◆ Your task: Word for word, restate every line from the one with "SAT_rhs, 129.16: -0.022 -> -0.0205" through the end of the records below, both included, and add nothing.
Segment Start: Material provided
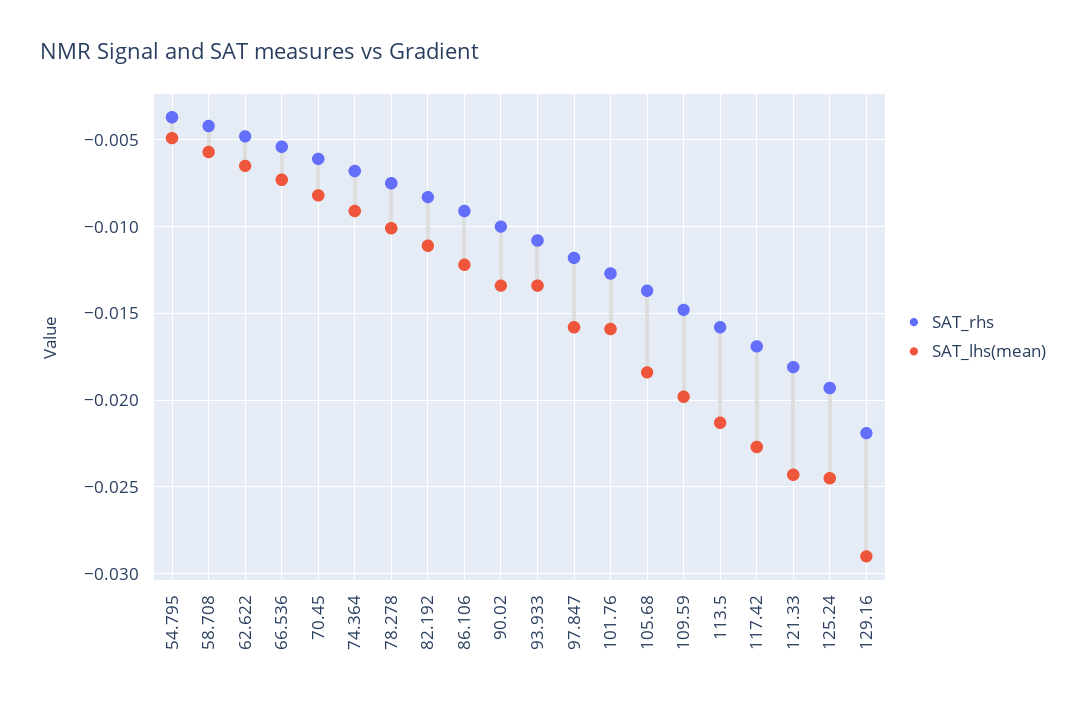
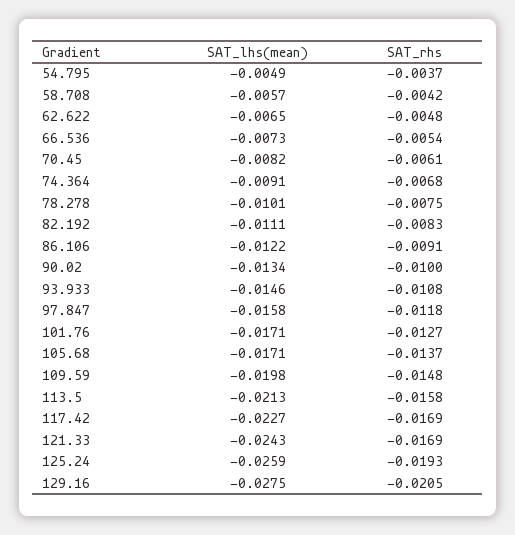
SAT_lhs(mean), 93.933: -0.0135 -> -0.0146
SAT_lhs(mean), 101.76: -0.016 -> -0.0171
SAT_lhs(mean), 105.68: -0.0185 -> -0.0171
SAT_rhs, 121.33: -0.018 -> -0.0169
SAT_lhs(mean), 125.24: -0.0245 -> -0.0259
SAT_rhs, 129.16: -0.022 -> -0.0205
SAT_lhs(mean), 129.16: -0.029 -> -0.0275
Segment End: Material provided
◆ Answer to this exercise:
SAT_rhs, 129.16: -0.022 -> -0.0205
SAT_lhs(mean), 129.16: -0.029 -> -0.0275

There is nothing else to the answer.